Canada has come under fire for its apparent use of delaying tactics to keep Khadr, the last western citizen left at Guantánamo, locked up in a facility where he has been abused and his rights violated.
He was transported to Canada where he has to fulfill the remainder of his sentence. His eligible for parole this year. Dutch showed a documentary (English, Dutch subtitles) about this youngest prisoner of Guantanamo Bay:
See also Free Omar Khadr.
Also read the story of Samir Naji al Hasan Moqbel in the New York Times: Hunger striking at Guantanomo Bay – Gitmo is killing me:
I will never forget the first time they passed the feeding tube up my nose. I can’t describe how painful it is to be force-fed this way. As it was thrust in, it made me feel like throwing up. I wanted to vomit, but I couldn’t. There was agony in my chest, throat and stomach. I had never experienced such pain before. I would not wish this cruel punishment upon anyone.

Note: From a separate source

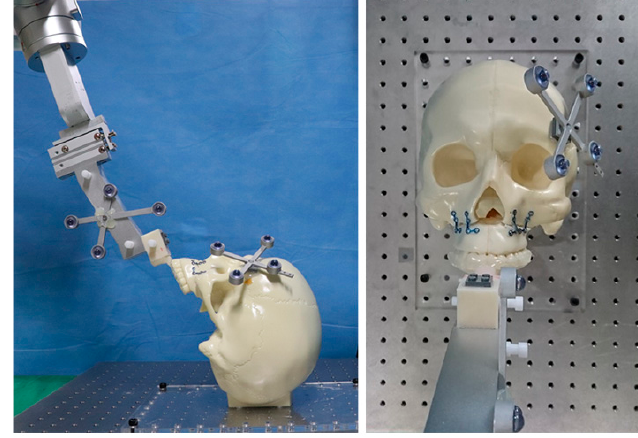
Figure 5. Stabilization of the repositioned maxillary segment.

I am still being force-fed. Two times a day they tie me to a chair in my cell. My arms, legs and head are strapped down. I never know when they will come. Sometimes they come during the night, as late as 11 p.m., when I’m sleeping.
There are so many of us on hunger strike now that there aren’t enough qualified medical staff members to carry out the force-feedings; nothing is happening at regular intervals. They are feeding people around the clock just to keep up.